CHRIS  LE TAXI : CAROLE

PARTIE 1    

Elle m’a appelé tard dans la soirée de dimanche. J’ai immédiatement reconnu sa voix, et ma queue s’est dressée. Elle avait une voix très sensuelle. A vrai dire, tout en elle était sensuel. Comme elle me l’avait dit une fois « Tous les hommes du village du plus jeune au plus vieux ont la queue dure quand ils me voient, et ça me plaît. » Il fallait dire aussi qu’elle faisait tout pour. Elle ne se négligeait pas, n’allait pas faire les courses en jogging. Je n’avais jamais vu une fille qui soit aussi féminine.

Il sort demain après-midi. 16 heures. Tu passes me prendre sur le coup de 13 heures. Le médecin a fait le papier.

Les données étaient relativement simples. Carole avait aujourd’hui 40 ans. Son mari 30 de plus. Elle l’avait épousé quand elle avait vingt ans, lui cinquante. Les choses avaient pas mal changé depuis. Si elle avait perdu le charge de la prime jeunesse pour une beauté plus mure, lui avait basculé dans un déclin inéluctable. Déclin qui d’ailleurs, apparemment, n’était pas tant physique que moral. D’après ce qu’elle m’avait confié, il était dépressif en permanence, ruminant des pensées sombres et se plaignant de maux imaginaires. Il partait régulièrement, quand il ne pouvait plus tenir, pour une clinique de la ville où le remettait sur pied, en attendant le prochain retour..

Avec la franchise qui la caractérisait, elle m’avait expliqué les raisons pour lesquelles elle l’avait épousé. « Je venais d’une famille très pauvre. Il avait énormément d’argent. En fait, ça a été une sorte de deal. Chacun amenait à l’autre ce qu’il souhaitait. Moi je voulais la sécurité, lui avoir à son bras une jolie femme. » Malgré tout, ils s’étaient plutôt bien entendus.

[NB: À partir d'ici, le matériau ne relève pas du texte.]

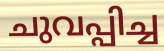
ചുവപ്പിച്ച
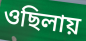
ওছিলায়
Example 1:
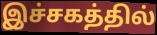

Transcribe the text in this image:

இச்சகத்தில்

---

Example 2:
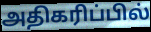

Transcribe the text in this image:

அதிகரிப்பில்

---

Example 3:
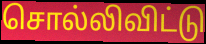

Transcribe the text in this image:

சொல்லிவிட்டு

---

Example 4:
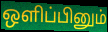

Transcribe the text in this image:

ஒளிப்பினும்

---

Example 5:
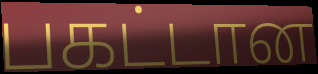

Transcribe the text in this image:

பகட்டான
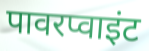
पावरप्वाइंट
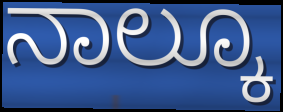
ನಾಲ್ಕೂ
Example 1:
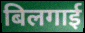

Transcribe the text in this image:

बिलगाई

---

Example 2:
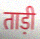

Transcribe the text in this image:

ताड़ी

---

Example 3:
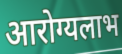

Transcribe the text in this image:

आरोग्यलाभ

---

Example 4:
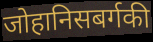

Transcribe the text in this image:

जोहानिसबर्गकी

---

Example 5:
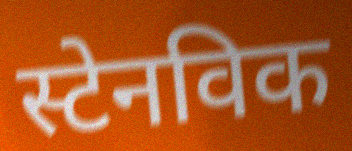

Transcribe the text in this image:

स्टेनविक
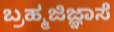
ಬ್ರಹ್ಮಜಿಜ್ಞಾಸೆ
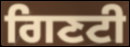
ਗਿਣਟੀ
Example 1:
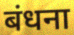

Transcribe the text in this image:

बंधना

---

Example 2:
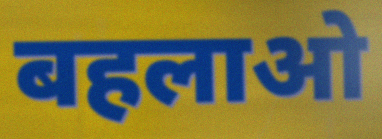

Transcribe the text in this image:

बहलाओ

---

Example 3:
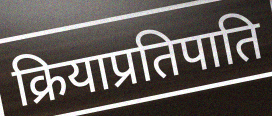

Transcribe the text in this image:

क्रियाप्रतिपाति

La tragédie s’était jouée sur le plan du sexe. Carole adorait le sexe. Si dans un premier temps il allait constamment vers elle, avec le temps, et sans doute parce qu’il était très occupé par ses affaires, il l’avait négligée. Était venu, ces dernières années, la tragédie quand il lui avait dit : « Je n’arrive plus à bander. » Elle avait pu constater, de la main et de la bouche, que c’était vrai. Il lui avait dit « Je sais que tu as des besoins, tu peux aller avec d’autres hommes, cela ne me dérange pas. » Elle avait pris ça comme un encouragement, et depuis une dizaine d’années, de son propre aveu, elle allait chercher le plaisir là où elle le trouvait, ce pouvait être sous la langue d’une fille ou au bout du sexe d’un homme.

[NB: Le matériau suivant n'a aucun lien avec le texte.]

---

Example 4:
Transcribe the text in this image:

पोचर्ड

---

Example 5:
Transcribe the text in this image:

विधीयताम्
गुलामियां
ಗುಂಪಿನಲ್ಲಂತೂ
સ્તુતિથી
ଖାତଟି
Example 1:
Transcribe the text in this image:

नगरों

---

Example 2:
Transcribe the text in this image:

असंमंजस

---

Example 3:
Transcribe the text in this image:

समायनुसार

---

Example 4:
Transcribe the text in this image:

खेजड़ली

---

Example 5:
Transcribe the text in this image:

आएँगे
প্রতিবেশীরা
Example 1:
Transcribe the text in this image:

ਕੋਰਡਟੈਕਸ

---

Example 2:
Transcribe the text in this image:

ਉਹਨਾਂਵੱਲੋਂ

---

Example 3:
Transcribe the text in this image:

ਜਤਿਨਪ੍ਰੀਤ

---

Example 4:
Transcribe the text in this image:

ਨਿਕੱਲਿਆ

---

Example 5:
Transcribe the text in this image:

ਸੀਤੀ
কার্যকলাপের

Un an et demi plus tôt, j’avais fait connaissance du couple. Tout avait démarré par un simple coup de fil. Une voix sèche.

Bonjour, j’ai vu que vous faisiez les transports médicalisés. J’aurais besoin de faire conduire mon époux en clinique. Je partirai avec lui, je reviendrai seule. C’est possible ?

J’avais répondu que oui, ça l’était. Je faisais une bonne partie de mon chiffe d’affaires avec du transport de malades.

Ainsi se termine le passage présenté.